Review Micro SD memory cards are tiny - less than a ¼ of the size of a regular SD card and ½ as thick - but to date, their storage capacity has remained fairly small too. The SDHC - SD High Capacity - specification is about to change that, as it has with regular SD cards...and Register Hardware this week received one of the first Micro SDHC cards: a 4GB sliver from SanDisk.

SanDisk 4GB Micro SDHC
SanDisk's 4GB Micro SD card: NOT actual size...

SDHC boosts card capacity by allowing cards of greater capacity than 2GB, starting at 4GB. Regular SD cards use the FAT16 file system, but SDHC uses FAT32 to boost the range of memory addresses it can access and so store. Micro SD versions work the same way.

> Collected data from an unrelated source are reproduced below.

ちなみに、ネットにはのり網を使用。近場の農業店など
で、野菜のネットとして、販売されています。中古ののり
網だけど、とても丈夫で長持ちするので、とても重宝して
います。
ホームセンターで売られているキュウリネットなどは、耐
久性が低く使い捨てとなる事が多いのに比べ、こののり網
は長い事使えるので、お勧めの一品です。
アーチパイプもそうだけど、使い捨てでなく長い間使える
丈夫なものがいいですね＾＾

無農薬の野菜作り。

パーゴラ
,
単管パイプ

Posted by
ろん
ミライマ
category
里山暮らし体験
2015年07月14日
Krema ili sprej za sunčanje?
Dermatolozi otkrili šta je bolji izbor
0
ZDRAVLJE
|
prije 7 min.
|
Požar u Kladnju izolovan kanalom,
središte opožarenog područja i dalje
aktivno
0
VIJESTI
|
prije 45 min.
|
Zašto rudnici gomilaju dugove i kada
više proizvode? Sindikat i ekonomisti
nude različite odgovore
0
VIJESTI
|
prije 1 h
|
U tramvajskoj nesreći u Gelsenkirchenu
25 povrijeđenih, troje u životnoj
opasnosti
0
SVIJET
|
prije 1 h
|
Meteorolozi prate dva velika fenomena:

The snag: you need a compatible device to use a higher capacity card, and right now few do. Nokia's N95 mulitmedia phone - reviewed here - is one, and when we tried the two together, the phone easily recognised the SanDisk Micro SDHC card's full capacity. Other, non-SDHC aware devices just ignored it.

sandisk 4gb microsd sdhc card
SanDisk's 4GB Micro SD card: still not actual size...

SanDisk's Micro SDHC is rated a Class 2 device - not that you'll see this mentioned on the card itself, as SanDisk isn't keen in this rating - which means its capable of a minimum guaranteed data transfer rate of 2MBps. The SDHC spec also includes Class 4 and Class 6 - respectively delivering at least 4MBps and 6MBps.

SanDisk 4GB Micro SDHC
SanDisk's 4GB Micro SD card: approximately actual size

SanDisk supplied the card with an SD-sized adaptor, so we were able to slot it into a USB 2.0 card reader and copy over some files - a hundred 10MB documents in a folder - copying it first to the drive, then duplicating the folder, then reading it back. Incidentally, retail units will also come with a USB adaptor.

Testing yielded average write, copy and read data transfer speeds of 4.46MBps, 3.21MBps and 8.87MBps, respectively. As you can see from the chart, that compares well with the 4GB SanDisk SDHC card I tried out back in December 2006. Both cards were tested in the same USB 2.0 port on a MacBook Pro, connected through the same SanDisk MicroMate SDHC-compatible card reader. SanDisk's 512MB Ultra II SD card still has the edge on write speed.

Memory card test results
SanDisk 4GB Micro SD card test results
Speed ratings in MBps - longer bars are better

Of course, you can now get 2GB Ultra II SD cards, and 4GB Extreme III SDHCs if you want the highest SD card speeds and capacities. But then the Micro SDHC card isn't really an alternative to these. While you might use SD cards as an alternative to USB Flash drives, you're probably not going to want to do so with the Micro SDHC - if you're going to be using it in an SD-sized sleeve, whether with a USB adaptor or not, you may as well just buy an SD card and have done with it.

SanDisk 4GB Micro SD card plus adaptor
SanDisk's 4GB Micro SD card and adaptor

No, the Micro SDHC is best left to the handsets it was designed for, and as we mentioned that's a very limited number right now. If you're a Nokia N95 owner, the SanDisk card is the best, if not the only way to expand you're handset's storage capacity. More devices will come, so the 4GB card is going to find more homes in future.

Verdict

SanDisk's 4GB Micro SDHC card isn't going to replace your favourite USB Flash drive, but it's arrival is very good news for owners of the few devices that support the Micro SDHC specification. The card offers plenty of storage at a reasonable price.